### Work to complete
Pull out the lines below and reproduce them word for word, omitting the pictures.

────────

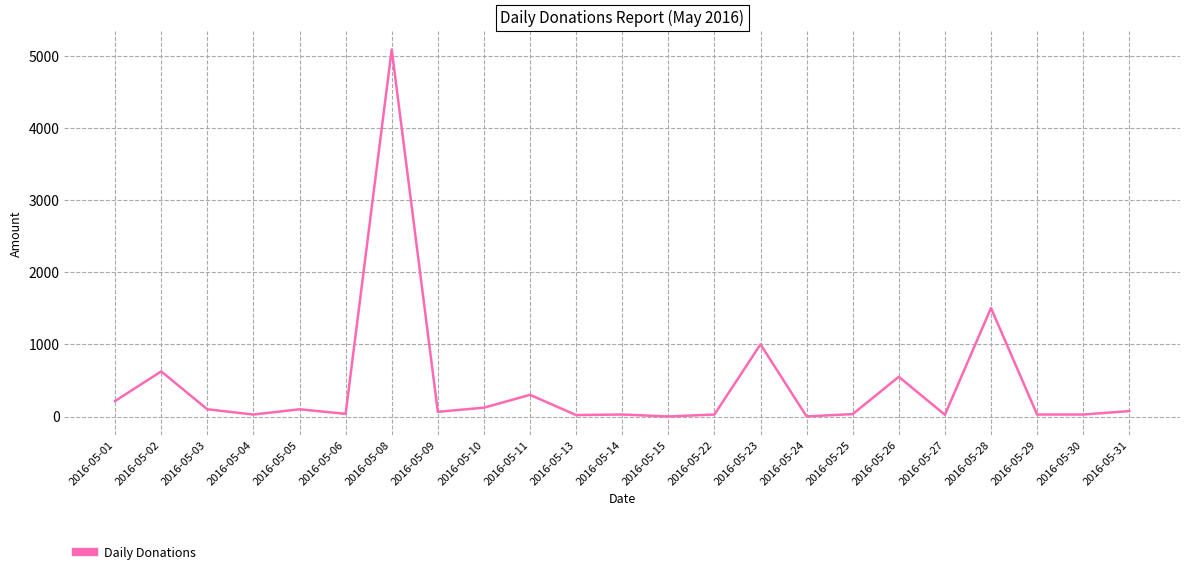

Which category has the highest value across all series?

2016-05-08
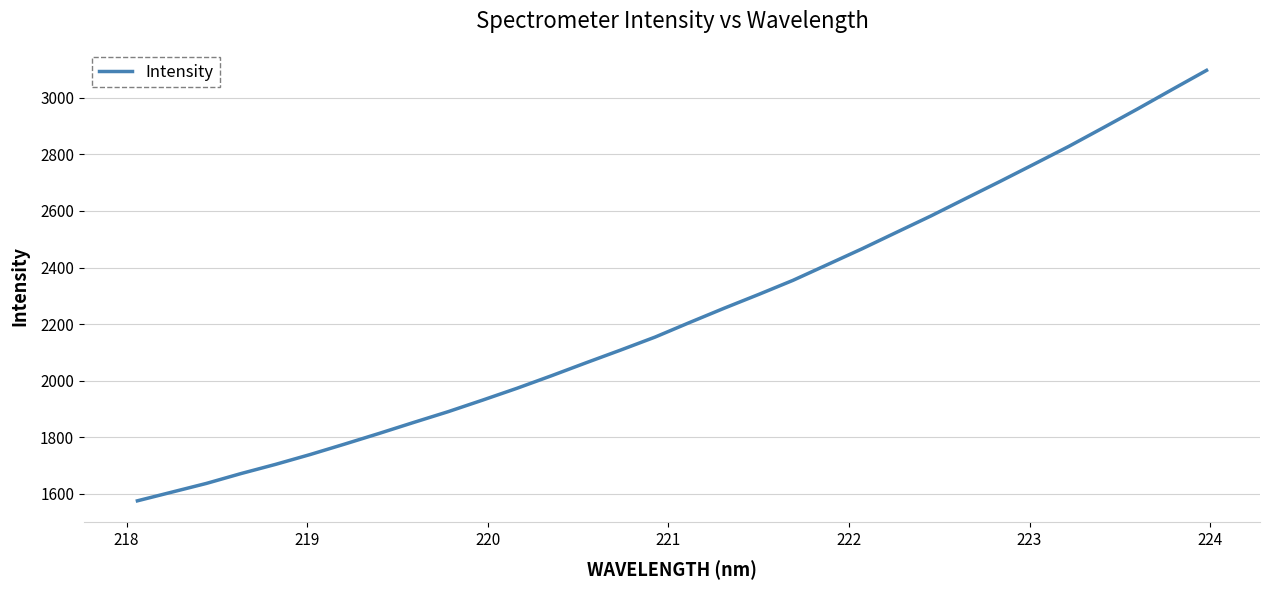

What is the difference between the maximum and minimum values?

1521.2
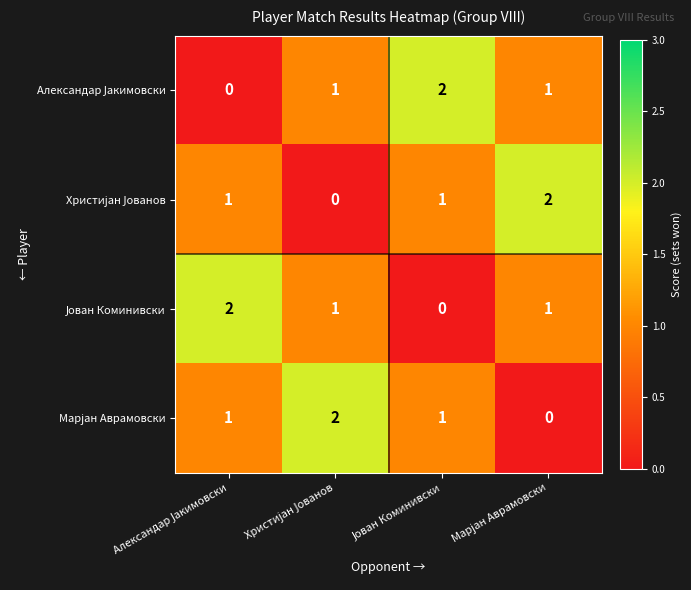

At how many categories does at least one series exceed 1?

4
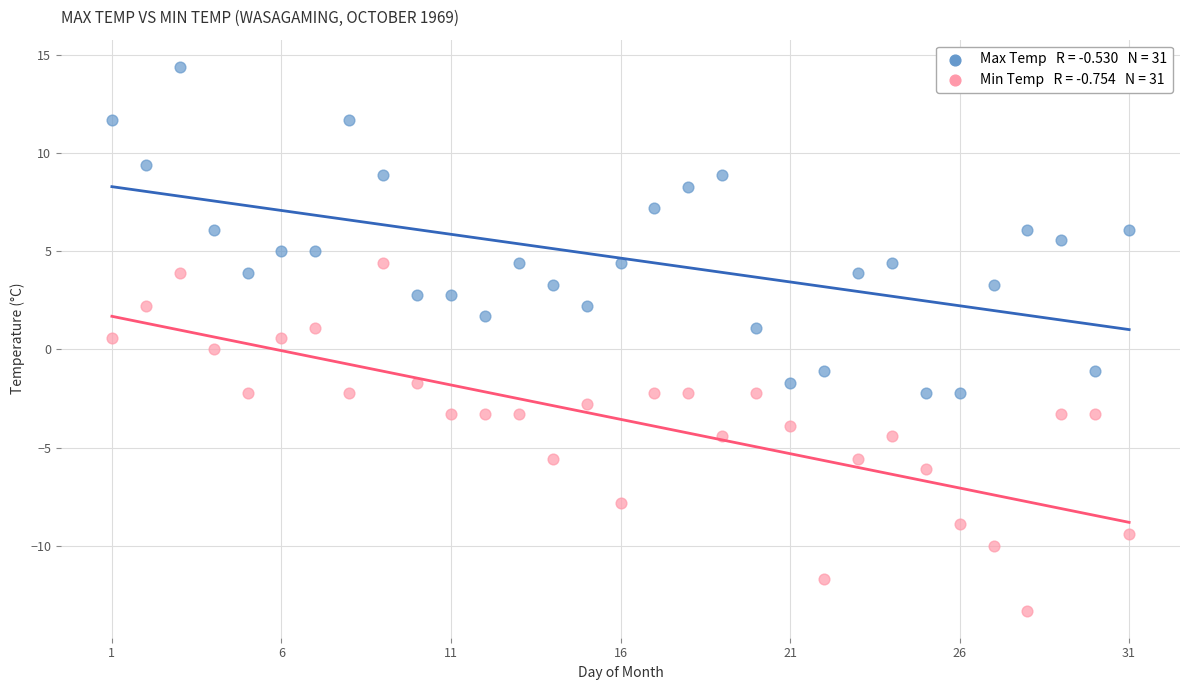

Across all data points, what is the range of X values (max minus min)?

30.0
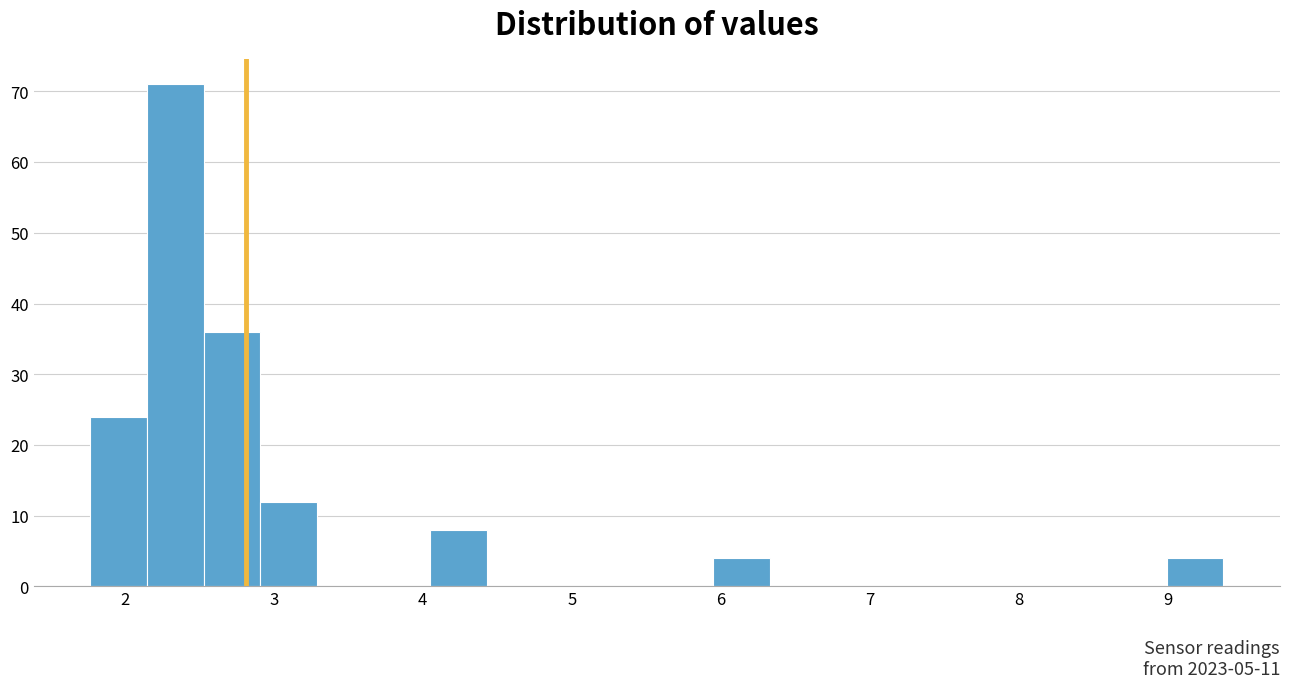

Read against the x-axis, roughly where is the centre of the tallest bar?

2.3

────────

### Answer box
Which category has the highest value across all series?

2016-05-08

What is the difference between the maximum and minimum values?

1521.2

At how many categories does at least one series exceed 1?

4

Across all data points, what is the range of X values (max minus min)?

30.0

Read against the x-axis, roughly where is the centre of the tallest bar?

2.3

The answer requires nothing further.